Una de las tradiciones culinarias con más apego a las formas de cocinar está prácticamente en extinción. Cocer, freír, conservar, sazonar, guisar en barro, es algo sólo posible en las fotografías antiguas o en los pueblos más alejados de las zonas urbanas.
El empleo del barro en la fabricación de ollas, cazuelas, jarros, comales, etcétera, es ancestral, antes de la llegada de Cristóbal Colón, los pueblos asentados en Mesoamérica cocinaban en barro, y lo siguieron haciendo después de la conquista. Los historiadores registran el uso del barro en la cocina desde hace unos 4000 años.
La transformación de la tierra mezclada con agua, pisada, trabajada, cocida al fuego, constituyó una de las formas de presentar la evolución de la cocina, sin despreciar, claro está, el hierro.
En eso pensaba Zalacaín al limpiar las viejas ollas de la familia cuidadas con esmero, heredadas de varias generaciones, algunas despostilladas, otras sin asas, quizá alguna tronada ya por algún golpe o simplemente por el paso del tiempo.
La tradición alfarera de Puebla es antes de la fundación de la ciudad, Mariano Fernández de Echeverría y Veytia en su “Historia de la Fundación de la Ciudad de la Puebla de los ángeles” da fe de cómo los primeros habitantes usaron el barro de las faldas del cerro de Behlem, también conocido como el de San Cristóbal, en sus faldas se instaló la zona conocida como “El Alto”, parte del barrio de Tepetlapan, donde había “barro para trastes de cocina”, quienes eran conocidos como “loceros rojos” a diferencia de los “loceros blancos”, encargados de la producción de la loza blanca, la talavera.
Alexander von Humboldt registró durante su recorrido por México al menos 46 locerías en Puebla, muchas de las llamadas de “loza corriente” en El Alto.
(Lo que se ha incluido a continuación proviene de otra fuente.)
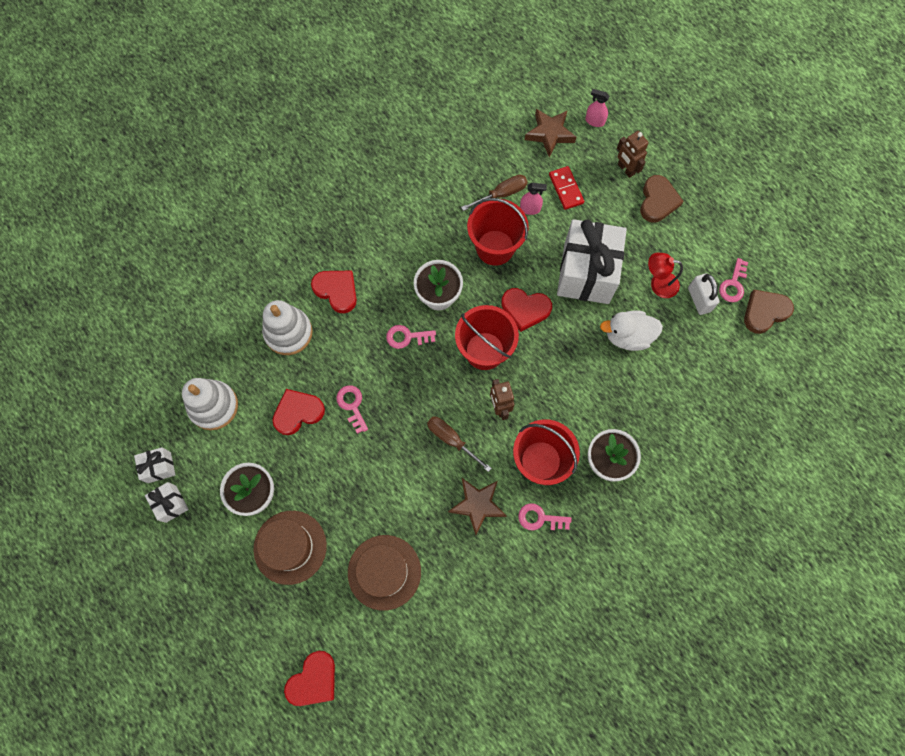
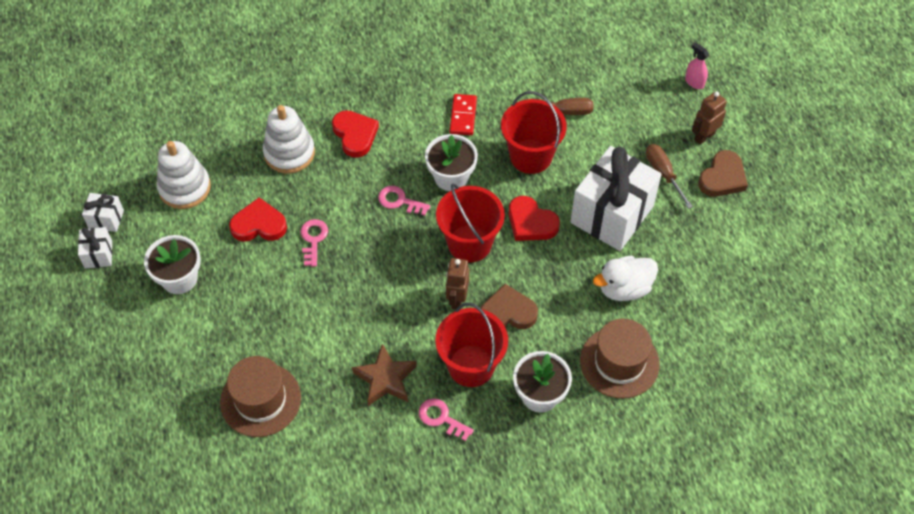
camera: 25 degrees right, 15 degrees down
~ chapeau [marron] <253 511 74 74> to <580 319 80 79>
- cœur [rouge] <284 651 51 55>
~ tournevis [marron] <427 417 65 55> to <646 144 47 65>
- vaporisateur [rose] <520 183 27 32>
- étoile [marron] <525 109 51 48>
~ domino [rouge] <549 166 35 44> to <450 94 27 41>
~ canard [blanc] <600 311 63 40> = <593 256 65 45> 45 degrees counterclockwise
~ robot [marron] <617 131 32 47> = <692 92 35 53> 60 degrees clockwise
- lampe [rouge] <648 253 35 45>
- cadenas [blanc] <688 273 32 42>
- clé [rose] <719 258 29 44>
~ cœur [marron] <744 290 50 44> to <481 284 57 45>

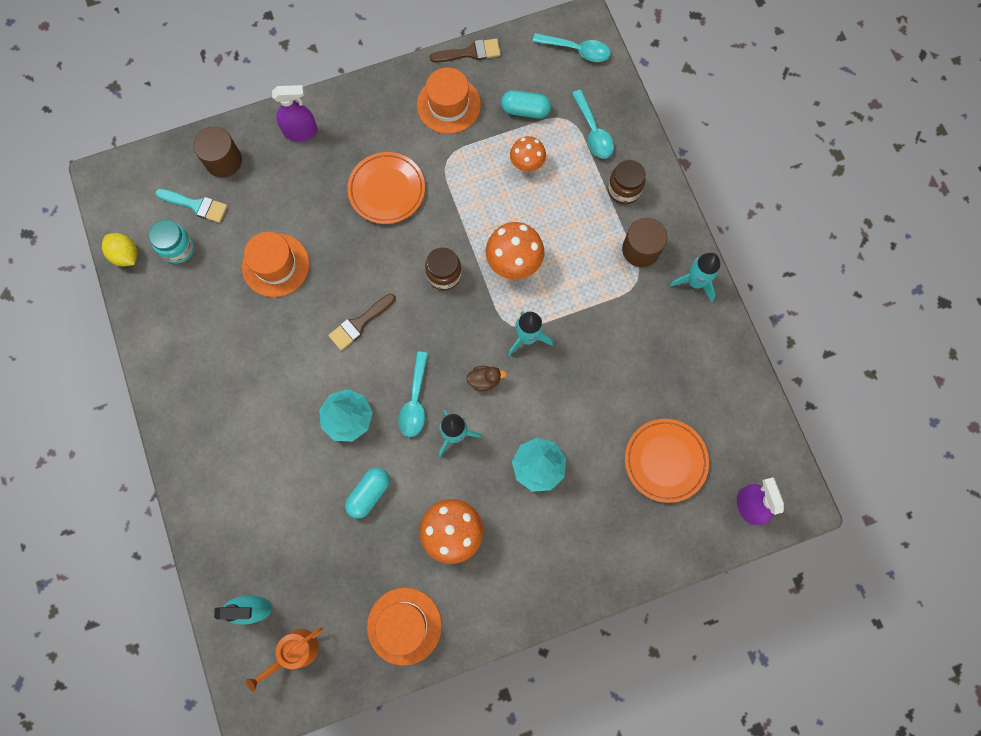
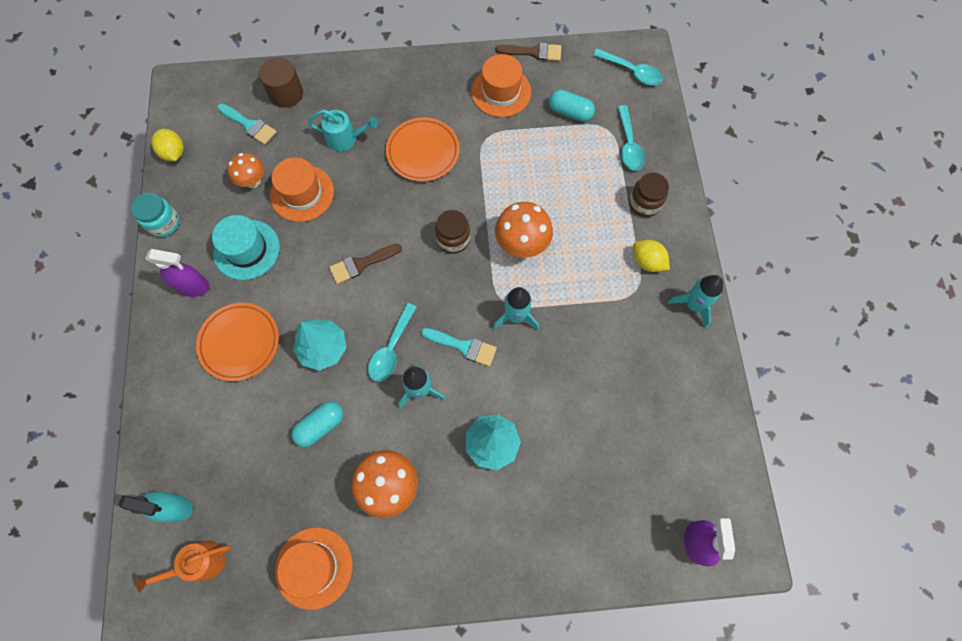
camera: 15 degrees right, 5 degrees down
~ bocal [turquoise] <149 220 45 44> to <131 193 49 44>
~ vaporisateur [violet] <272 85 46 56> to <145 249 65 48>
~ canard [marron] <466 366 41 25> to pinceau [turquoise] <421 328 76 38>
~ champignon [orange] <510 136 36 36> to <227 153 37 35>
~ cylindre [marron] <622 218 45 49> to citron [jaune] <633 240 37 32>
~ assiette [orange] <625 419 84 84> to <196 303 83 78>
+ chapeau [turquoise] <212 215 68 65>
+ arrosoir [turquoise] <308 110 70 41>

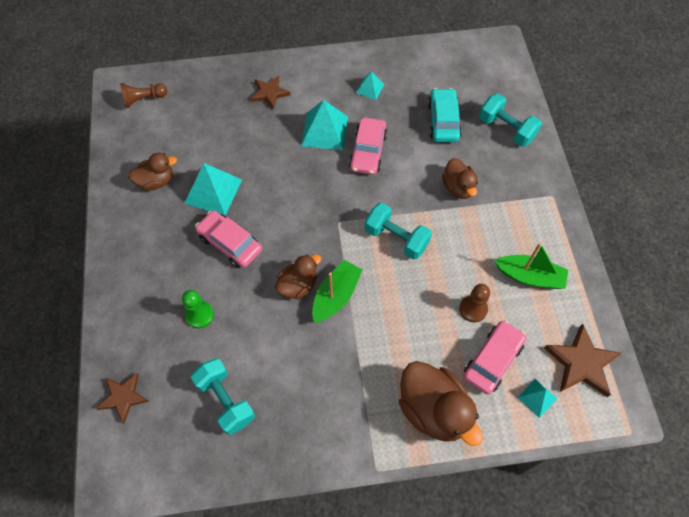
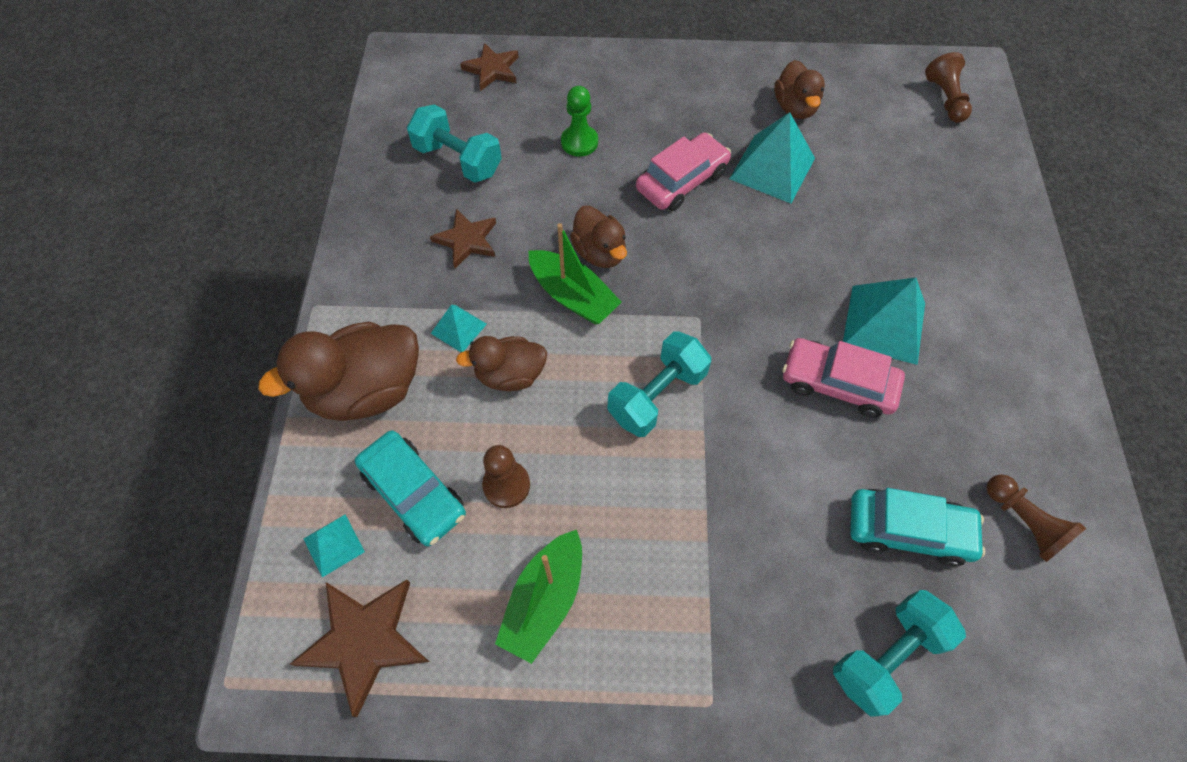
camera: 100 degrees right, 0 degrees up
~ haltère [turquoise] <191 358 64 77> = <407 104 95 79> 60 degrees clockwise
~ étoile [marron] <250 75 40 34> to <430 209 66 60>
~ pyramide [turquoise] <356 72 28 28> to <430 305 57 47>
~ canard [marron] <442 158 36 41> to <456 336 91 55>
~ voiture [rose] <463 320 63 74> to voiture [turquoise] <355 430 111 116>
+ pion [marron] <986 474 100 88>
Esta fabricación de artefactos de cocina estuvo unida a la tradición culinaria angelopolitana desde siempre, desde 1531.
Por desgracia la zona de los alfareros de La Luz, El Alto, Xanenetla ha ido en franca decadencia ante el desinterés de las autoridades de todos sus niveles, el último horno de la Luz entró en un litigio, ahí cocían el barro varias familias con años de tradición y experiencia en su fabricación.
Decía una de las tías abuelas de Zalacaín cuando empezaban las labores al lado de una cazuela de barro: “Solo la cazuela sabe los hervores que se guarda”. La otra le respondía: “Todo lo que corre y vuela va pa´la cazuela”. Y empezaban a contar anécdotas de cómo se hacía esto o aquello.
No perdonaban cocer los frijoles en la cazuela de barro, los dejaban toda la noche a un lado de la estufa con un calor apenas perceptible, al día siguiente empezaban a cocerlos y luego los “cocinaban” decían ellas, o sea los sazonaban en la cazuela más vieja pues le daba mejor sabor al caldo de frijol.
Mole de Olla, Pipián o Mole Poblano sólo eran dignos de comerse si habían sido cocinados en una buena olla de barro.
Y las heredaban de generación en generación, lo mismo sucedía con los metates y los molcajetes pues estaban perfectamente bien curados.
Y tenían las tías abuelas sus métodos y sus secretos, primero comprar la olla o la cazuela, observarla, cargarla, verla a trasluz, revisarla minuciosamente. Luego llenarla de agua y ver si no tenía filtraciones. Luego se vaciaba, se le untaba ajo y se llenaba de agua nuevamente se ponía sobre fuego muy bajo y se agregaba vinagre blanco; se dejaba reducir el agua hasta quedar apenas lo alto de tres dedos.
Después se dejaba enfriar y se vaciaba el agua. A veces, le untaba aceite de oliva y la volteaban por toda una noche, al día siguiente le frotaban jabón amarillo disuelto en agua hirviendo y la ponía, de cabeza, en la azota para “que le diera el sol”, decían.
Al tercer día se dejaba cocer algo dentro del recipiente, casi siempre eran frijoles, pero no se consumían, se los daban al perro o los tiraban, era hasta la siguiente cocción cuando la olla o la cazuela podían usarse.
Además, seleccionaban las ollas para los alimentos, la de los frijoles, sólo se usaba para eso, la del agua, sólo para hervir y voltear el agua, había otras donde se freía, alguna más se reservaba exclusivamente para el Mole Poblano.
Y ¡cuidado… nunca se prestaba una cazuela o una olla!